Aber vielleicht ist das nur meine vom linksgrün-intellektuellen Bildungsbürgertum geprägte Brille, dass ich grundsätzlich versuche, erstmal alles, was präsentiert wird, als unbelegt zu nehmen. Egal, woher und was für ein Medium.
("Versuche" ist das Wort. Leider gelingt es mir auch nicht so oft, wie ich das gerne hätte.)
--- Zitat von: KWÜTEG GRÄÜWÖLF am 12.12.2023 | 11:31 ---Und genau so ist es mit jedem "Historienfilm", der brutal die bekannten Fakten verbiegt, ohne dass da unbedingt ne ideologische Absicht dahinter steckt. Aber es kommt bei vielen Leuten eben nicht als "Ach, das ist lustiges Unterhaltungskino" an, sondern als Abbild der realen Welt, wie sie einst war. Und die Leute ziehen dann daraus krude Schlussfolgerungen.
Daher sorry, Verteidiger des reinen Unterhaltungskinos: Auch in Zukunft werden Historiker bei Vergewaltigungen überlieferter Geschichte auf der Leinwand das mäkelig anmerken. Den Spaß lassen wir uns doch nicht nehmen! ;D
--- Ende Zitat ---
Glaub mir, ich kenne Deine Position mehr als gut. Als Softwareentwickler mit Schwerpunkten in der IT-Sicherheit ist es für mich auch oft grausam, was die Leute sich für Dinge zurechtlegen. Da ist das klassische "Hackerfoto" in den Medien (der Typ mit Hoodie, Skimaske und Handschuhen, der vorm Laptop hockt) noch das harmloseste Ding ~;D
Der Spaß beim mäkeligen Anmerken ist auch was, was ich mir nicht nehmen lasse :d
Aber manchmal ist es einfacher, es zu ertragen, wenn der Rest stimmt. Solange eine Geschichte spannend und gut erzählt ist, kann ich auch gezeigte Fortschrittsbalken beim Hacking akzeptieren (das wäre dann wohl sowas wie die spätrömische Dekadenz bei Dir ;) )
Isegrim:
Wenn man das gesamte Leben eines Menschen wie Napoleon in einen Spielfilm packen will, muss man naturgegeben sehr viel mehr Abstriche machen, als wenn man nur einen Ausschnitt betrachtet (wie Der Untergang oder Waterloo), oder sich auf einige wenige Aspekte beschränken.
Ich denke, Scott hat sich hier deutlich verzettelt. Die Beziehung zu Josephine scheint die Leitlinie des Films zu sein, aber nicht derart im Fokus zu stehen, als das darauf verzichtet wurde, i-wie alle "wichtigen Episoden" anzuschneiden; und dann bleibt halt nicht genug Zeit, i-was davon richtig zu machen.

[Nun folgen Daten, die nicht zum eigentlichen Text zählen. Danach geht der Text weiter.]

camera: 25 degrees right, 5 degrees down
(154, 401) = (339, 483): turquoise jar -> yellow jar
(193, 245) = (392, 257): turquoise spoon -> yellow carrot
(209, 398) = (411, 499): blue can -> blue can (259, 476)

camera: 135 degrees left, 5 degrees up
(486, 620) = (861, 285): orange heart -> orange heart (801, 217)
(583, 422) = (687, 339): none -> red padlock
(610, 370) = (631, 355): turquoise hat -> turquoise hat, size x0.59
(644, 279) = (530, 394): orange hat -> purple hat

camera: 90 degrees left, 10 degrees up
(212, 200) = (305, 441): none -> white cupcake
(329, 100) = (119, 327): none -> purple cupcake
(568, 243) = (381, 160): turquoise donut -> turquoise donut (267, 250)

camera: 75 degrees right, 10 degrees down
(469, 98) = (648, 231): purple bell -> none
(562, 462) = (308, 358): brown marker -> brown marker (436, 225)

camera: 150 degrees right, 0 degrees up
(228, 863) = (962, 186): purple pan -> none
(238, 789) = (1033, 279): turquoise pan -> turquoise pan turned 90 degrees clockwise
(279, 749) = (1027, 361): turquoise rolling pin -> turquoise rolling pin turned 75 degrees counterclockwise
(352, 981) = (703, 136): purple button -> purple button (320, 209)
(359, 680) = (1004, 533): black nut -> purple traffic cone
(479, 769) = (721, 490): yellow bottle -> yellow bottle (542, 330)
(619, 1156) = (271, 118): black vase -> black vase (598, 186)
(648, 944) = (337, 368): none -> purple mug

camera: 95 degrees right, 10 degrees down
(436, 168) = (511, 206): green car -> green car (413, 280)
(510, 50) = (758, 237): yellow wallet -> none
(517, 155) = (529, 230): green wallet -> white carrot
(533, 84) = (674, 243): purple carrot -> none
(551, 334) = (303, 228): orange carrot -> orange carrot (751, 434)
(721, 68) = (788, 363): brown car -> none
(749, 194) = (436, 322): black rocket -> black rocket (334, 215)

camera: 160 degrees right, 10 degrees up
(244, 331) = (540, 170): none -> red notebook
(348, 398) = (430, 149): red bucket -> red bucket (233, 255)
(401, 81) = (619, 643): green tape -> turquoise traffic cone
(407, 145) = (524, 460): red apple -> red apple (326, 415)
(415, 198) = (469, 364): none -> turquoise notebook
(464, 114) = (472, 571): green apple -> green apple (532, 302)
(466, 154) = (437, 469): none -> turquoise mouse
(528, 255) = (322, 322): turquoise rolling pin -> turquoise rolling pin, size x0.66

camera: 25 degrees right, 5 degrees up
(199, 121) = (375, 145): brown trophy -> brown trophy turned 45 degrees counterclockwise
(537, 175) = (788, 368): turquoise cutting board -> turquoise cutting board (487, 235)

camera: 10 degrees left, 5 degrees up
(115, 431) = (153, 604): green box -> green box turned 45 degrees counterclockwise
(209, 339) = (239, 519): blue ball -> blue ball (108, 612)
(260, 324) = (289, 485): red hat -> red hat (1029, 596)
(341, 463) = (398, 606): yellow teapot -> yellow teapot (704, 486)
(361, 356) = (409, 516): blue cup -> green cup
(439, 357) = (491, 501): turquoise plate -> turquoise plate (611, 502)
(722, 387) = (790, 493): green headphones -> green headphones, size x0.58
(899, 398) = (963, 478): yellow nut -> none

Wieso ist ganz Frankreich diesem Mann gefolgt, sind seine Soldaten begeistert zu zig tausenden in den Tod gegangen? Wie hat sich Europa durch seine Herrschaft verändert? Warum wurde Napoleon für den Rest des Kontinents ein Feindbild, dem dann 1815 GB ganz persönlich den Krieg erklärte? Kann man alles ignorieren, und Napoleons Leben als Love Story inszenieren. Aber dann sind die ganzen grandiosen Szenen von Schlachten und Krönungen va Macht & Gewalt-Voyeurismus ohne vernünftigen Kontext.
Lyonesse:
Nachdem ich den Film jetzt auch auf Deutsch gesehen habe, ist mir aufgefallen, dass der
''deutsche'' Napoleon durch die Synchro souveräner wirkt. Es ist die übliche Stimme von
Joaquin, aber seine eigene Stimme ist viel weniger volltönend - wirkt stellenweise sogar
brüchig bis fast piepsig. Die Wirkung ist jetzt zwar nicht enorm, aber schon etwas anders.
Ich mag jedenfalls die ganze Szene auf dem Ball der Überlebenden mit u.a.:
''Was tragen Sie da nur für ein Kostüm?!''
''Das ist meine Uniform.'' ;D
Allerdings hätte ich bei der deutschen Synchro eigentlich ein paar mehr ''Ihrs'' erwartet.